Psyhopathy is a medical condition which affects about 1% of humanity from birth. It may be due to a variety of causes, but the main symptom is an inability to empathise with other people and form long lasting connections them - a lack of conscience. Psychopaths lack not only empathy for others but some dimensions of self-control, causing their behaviour to be risk seeking and impulsive. As the film The Corporation points out, the lack of responsibility and single focus of corporations incentivies psychopathic behavior by them. Arguably, this is true of all dealings carried out through centralised money, and few economists would argue with the psychopathic nature of the Homo economicus model which underlies modern economics.
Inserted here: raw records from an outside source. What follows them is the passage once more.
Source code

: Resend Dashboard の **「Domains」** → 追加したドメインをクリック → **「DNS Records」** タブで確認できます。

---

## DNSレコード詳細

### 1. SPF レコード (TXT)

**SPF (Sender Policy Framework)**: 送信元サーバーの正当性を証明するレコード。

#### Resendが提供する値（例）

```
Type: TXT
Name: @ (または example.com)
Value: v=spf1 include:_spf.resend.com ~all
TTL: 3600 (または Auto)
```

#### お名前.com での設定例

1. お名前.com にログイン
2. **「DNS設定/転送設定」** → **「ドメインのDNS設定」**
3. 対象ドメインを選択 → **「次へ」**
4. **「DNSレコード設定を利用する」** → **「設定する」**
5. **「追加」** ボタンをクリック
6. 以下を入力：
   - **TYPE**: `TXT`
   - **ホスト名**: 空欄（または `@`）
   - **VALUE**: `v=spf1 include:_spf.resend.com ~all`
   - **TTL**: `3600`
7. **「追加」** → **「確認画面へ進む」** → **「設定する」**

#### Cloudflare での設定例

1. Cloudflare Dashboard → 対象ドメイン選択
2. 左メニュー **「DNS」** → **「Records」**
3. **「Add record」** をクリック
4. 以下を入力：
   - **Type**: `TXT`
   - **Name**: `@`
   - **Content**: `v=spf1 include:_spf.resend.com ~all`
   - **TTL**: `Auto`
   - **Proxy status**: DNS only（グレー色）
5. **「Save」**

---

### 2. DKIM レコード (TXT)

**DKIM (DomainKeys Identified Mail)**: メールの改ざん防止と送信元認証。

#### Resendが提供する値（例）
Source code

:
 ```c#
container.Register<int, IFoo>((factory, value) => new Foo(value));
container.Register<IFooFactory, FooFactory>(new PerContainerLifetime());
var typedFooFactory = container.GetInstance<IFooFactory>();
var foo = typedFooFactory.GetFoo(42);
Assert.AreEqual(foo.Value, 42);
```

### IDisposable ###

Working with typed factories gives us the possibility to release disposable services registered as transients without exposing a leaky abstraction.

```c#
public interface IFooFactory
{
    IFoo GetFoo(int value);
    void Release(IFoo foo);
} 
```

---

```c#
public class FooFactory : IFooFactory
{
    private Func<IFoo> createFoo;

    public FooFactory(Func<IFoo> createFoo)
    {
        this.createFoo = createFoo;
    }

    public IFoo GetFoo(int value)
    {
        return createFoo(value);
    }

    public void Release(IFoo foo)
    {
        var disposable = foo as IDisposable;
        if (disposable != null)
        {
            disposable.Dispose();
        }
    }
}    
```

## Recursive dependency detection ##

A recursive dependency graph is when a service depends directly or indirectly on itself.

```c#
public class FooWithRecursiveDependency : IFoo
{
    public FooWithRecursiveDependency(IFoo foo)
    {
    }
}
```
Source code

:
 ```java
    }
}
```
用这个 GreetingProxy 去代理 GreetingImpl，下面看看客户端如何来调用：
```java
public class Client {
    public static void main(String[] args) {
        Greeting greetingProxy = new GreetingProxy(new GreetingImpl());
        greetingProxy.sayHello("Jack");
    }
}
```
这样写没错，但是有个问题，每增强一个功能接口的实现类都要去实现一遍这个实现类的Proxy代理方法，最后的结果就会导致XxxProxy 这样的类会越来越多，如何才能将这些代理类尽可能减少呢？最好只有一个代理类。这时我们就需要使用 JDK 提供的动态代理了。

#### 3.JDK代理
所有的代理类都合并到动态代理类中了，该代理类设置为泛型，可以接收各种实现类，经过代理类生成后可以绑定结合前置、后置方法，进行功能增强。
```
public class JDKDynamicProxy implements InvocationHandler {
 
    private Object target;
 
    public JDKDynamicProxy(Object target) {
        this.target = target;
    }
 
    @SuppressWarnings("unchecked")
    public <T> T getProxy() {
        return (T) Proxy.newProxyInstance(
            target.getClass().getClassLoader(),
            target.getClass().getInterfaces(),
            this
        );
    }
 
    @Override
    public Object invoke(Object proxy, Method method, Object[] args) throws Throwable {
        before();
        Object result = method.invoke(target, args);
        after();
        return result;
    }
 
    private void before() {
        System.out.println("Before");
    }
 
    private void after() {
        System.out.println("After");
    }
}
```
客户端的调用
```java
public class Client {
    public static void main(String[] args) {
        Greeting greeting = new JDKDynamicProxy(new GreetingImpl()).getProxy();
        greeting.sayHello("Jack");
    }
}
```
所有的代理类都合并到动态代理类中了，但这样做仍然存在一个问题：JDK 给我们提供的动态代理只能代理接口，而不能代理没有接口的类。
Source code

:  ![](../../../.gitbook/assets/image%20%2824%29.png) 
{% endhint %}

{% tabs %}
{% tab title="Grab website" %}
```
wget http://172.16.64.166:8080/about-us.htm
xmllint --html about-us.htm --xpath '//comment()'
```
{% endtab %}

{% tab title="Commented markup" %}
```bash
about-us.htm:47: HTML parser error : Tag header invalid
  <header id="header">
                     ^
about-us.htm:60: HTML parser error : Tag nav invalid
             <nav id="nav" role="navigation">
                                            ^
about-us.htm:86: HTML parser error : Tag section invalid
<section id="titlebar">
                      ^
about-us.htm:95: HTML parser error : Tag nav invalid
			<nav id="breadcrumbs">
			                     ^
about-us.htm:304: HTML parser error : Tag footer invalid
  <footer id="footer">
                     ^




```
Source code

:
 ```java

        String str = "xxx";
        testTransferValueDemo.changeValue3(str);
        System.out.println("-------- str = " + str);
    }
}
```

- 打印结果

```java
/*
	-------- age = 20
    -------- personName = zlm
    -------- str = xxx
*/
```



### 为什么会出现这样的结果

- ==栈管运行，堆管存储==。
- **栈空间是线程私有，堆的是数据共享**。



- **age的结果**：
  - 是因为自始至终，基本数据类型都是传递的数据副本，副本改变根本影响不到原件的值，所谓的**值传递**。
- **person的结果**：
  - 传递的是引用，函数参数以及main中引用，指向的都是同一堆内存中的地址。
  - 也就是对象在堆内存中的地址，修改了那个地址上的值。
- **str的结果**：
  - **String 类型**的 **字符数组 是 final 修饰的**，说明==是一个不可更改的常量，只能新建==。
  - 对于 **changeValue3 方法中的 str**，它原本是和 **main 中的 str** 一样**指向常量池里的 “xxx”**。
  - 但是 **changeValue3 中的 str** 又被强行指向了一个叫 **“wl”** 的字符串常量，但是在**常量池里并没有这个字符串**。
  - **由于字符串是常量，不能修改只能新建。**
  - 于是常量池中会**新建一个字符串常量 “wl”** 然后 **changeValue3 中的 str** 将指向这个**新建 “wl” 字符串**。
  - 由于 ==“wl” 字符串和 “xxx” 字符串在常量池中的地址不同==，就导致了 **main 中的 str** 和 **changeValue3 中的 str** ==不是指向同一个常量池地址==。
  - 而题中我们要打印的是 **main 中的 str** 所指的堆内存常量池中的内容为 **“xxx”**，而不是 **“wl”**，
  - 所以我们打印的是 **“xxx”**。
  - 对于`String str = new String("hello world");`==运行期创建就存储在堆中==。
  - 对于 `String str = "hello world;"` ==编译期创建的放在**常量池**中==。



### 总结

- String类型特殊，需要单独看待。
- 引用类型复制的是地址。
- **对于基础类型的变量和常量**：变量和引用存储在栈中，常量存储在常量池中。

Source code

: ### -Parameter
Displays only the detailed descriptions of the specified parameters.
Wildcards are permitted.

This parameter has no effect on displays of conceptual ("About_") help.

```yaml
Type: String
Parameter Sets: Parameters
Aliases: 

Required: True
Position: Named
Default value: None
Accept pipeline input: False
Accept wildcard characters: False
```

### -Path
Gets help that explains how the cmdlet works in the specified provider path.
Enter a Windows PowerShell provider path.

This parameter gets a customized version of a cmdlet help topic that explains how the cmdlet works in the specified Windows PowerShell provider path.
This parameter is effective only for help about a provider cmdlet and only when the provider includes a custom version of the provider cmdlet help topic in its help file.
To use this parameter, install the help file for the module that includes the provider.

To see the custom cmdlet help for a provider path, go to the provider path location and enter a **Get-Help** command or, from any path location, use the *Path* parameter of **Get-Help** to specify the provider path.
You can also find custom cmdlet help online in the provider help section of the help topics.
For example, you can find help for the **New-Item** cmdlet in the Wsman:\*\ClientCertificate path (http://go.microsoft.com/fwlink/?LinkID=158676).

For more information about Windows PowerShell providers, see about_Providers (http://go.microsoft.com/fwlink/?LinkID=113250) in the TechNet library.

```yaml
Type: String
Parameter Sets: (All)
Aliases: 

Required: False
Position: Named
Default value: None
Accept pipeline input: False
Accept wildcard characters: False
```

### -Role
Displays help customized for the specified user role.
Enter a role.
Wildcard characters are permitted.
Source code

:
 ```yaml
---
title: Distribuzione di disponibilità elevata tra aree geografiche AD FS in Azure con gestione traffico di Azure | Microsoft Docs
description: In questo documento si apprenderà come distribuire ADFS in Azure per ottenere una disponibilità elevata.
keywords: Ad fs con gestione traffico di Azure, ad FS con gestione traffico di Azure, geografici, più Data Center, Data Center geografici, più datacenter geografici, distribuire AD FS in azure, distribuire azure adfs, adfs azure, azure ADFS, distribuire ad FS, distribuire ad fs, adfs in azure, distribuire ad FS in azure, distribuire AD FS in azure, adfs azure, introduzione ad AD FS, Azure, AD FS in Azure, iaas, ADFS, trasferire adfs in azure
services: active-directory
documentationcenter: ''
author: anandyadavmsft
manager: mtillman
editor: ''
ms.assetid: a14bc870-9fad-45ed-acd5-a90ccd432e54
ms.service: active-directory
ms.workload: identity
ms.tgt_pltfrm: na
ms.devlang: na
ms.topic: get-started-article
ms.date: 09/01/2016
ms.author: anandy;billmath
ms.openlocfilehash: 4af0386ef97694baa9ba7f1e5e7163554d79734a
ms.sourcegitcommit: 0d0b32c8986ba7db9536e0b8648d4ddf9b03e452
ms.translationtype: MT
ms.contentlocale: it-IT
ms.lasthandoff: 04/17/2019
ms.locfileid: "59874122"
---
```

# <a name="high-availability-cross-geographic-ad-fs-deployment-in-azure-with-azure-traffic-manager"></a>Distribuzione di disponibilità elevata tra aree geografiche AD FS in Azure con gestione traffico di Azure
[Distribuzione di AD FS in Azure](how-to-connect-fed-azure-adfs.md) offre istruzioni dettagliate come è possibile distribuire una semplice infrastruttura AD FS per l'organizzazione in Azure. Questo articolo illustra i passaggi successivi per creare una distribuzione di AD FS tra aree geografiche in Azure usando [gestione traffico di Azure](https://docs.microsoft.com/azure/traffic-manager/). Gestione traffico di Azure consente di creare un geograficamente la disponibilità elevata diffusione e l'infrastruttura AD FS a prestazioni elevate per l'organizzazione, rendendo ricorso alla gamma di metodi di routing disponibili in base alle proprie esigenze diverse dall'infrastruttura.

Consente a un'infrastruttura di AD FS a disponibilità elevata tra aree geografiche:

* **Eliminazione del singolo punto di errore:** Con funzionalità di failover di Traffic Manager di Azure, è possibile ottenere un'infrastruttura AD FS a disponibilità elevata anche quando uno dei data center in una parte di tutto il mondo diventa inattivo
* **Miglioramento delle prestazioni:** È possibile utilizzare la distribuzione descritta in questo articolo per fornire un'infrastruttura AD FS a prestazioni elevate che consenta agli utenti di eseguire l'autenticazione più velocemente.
Although some authors use sociopathy interchangeably with psychopathy, David T. Lykken and others draw an important distinction between innate disorder (psychopathy) and one which is not in born but due to environmental factors such as neglect or abuse. The latter he terms 'sociopathy' and in contrast to psychopathy, it is treatable.
The hierarchical nature of modern institutions, particularly those which are organised using money and which operate principally through money, favors the advance of psychopaths for a variety of reasons. The inbuilt expertise of psychopaths to dissimulate (since they have no conscience giving them second thoughts about this) assists their advancement as political leaders, while again, lack of conscience assist their advancement in company hierarchies since their decision making is unencumbered by considerations other than self-advancement.